* **What is expected**: Restate the records that follow word for word; no pictures should appear.

* **Input material**:
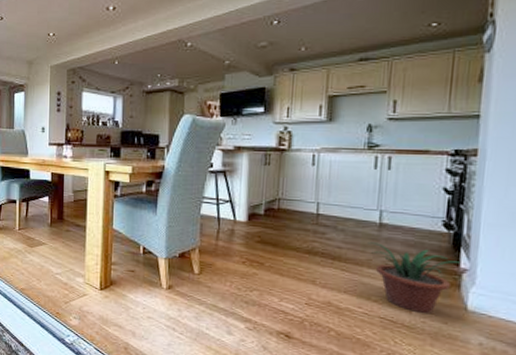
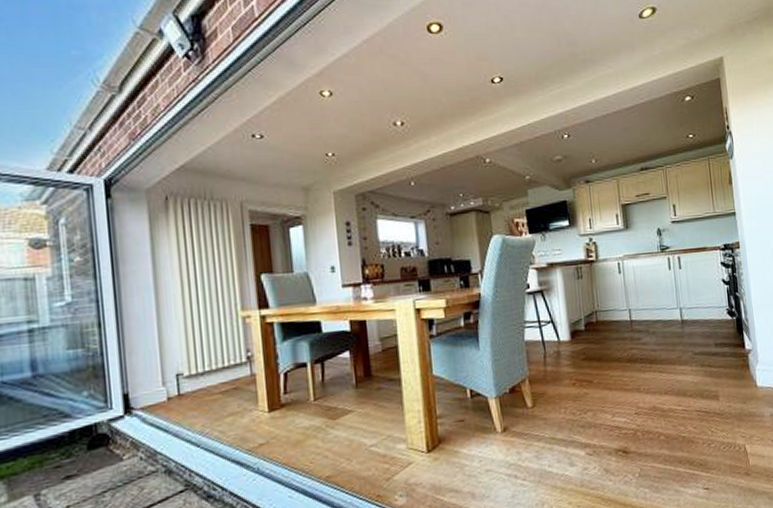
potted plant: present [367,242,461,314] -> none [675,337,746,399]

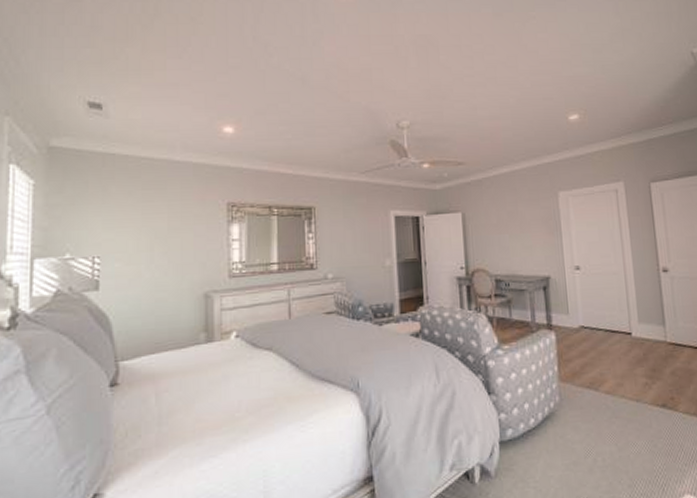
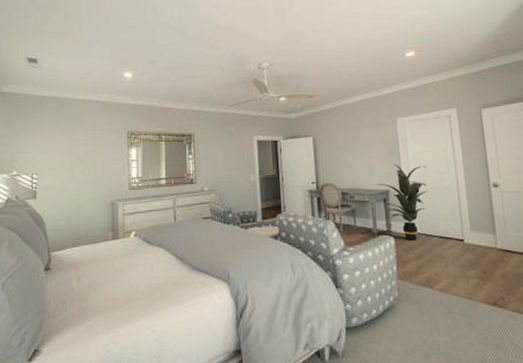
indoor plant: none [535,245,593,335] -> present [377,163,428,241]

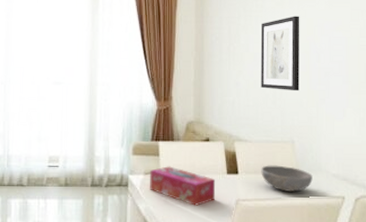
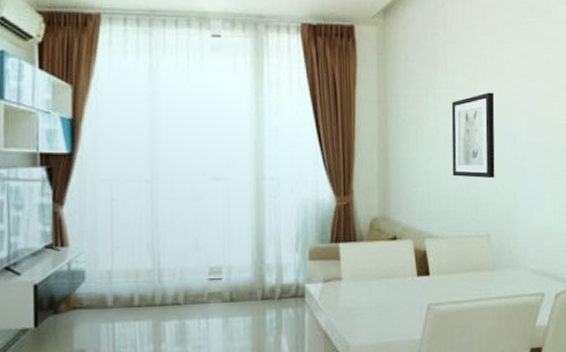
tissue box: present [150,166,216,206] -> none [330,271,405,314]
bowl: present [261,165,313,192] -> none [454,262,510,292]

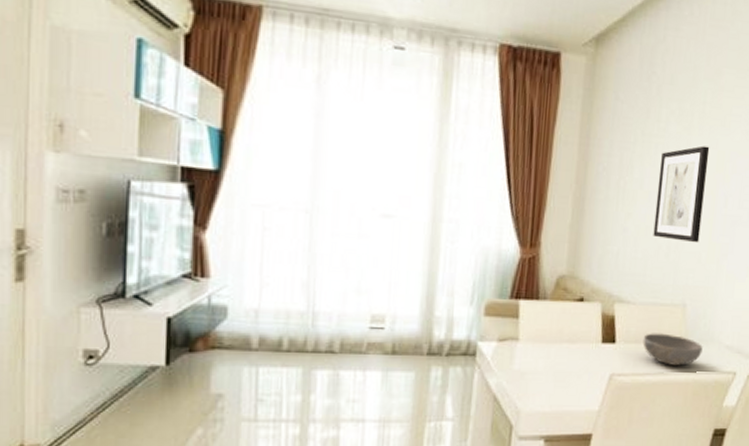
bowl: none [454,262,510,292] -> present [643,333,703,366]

* **Task response**:
potted plant: present [367,242,461,314] -> none [675,337,746,399]

indoor plant: none [535,245,593,335] -> present [377,163,428,241]

tissue box: present [150,166,216,206] -> none [330,271,405,314]
bowl: present [261,165,313,192] -> none [454,262,510,292]

bowl: none [454,262,510,292] -> present [643,333,703,366]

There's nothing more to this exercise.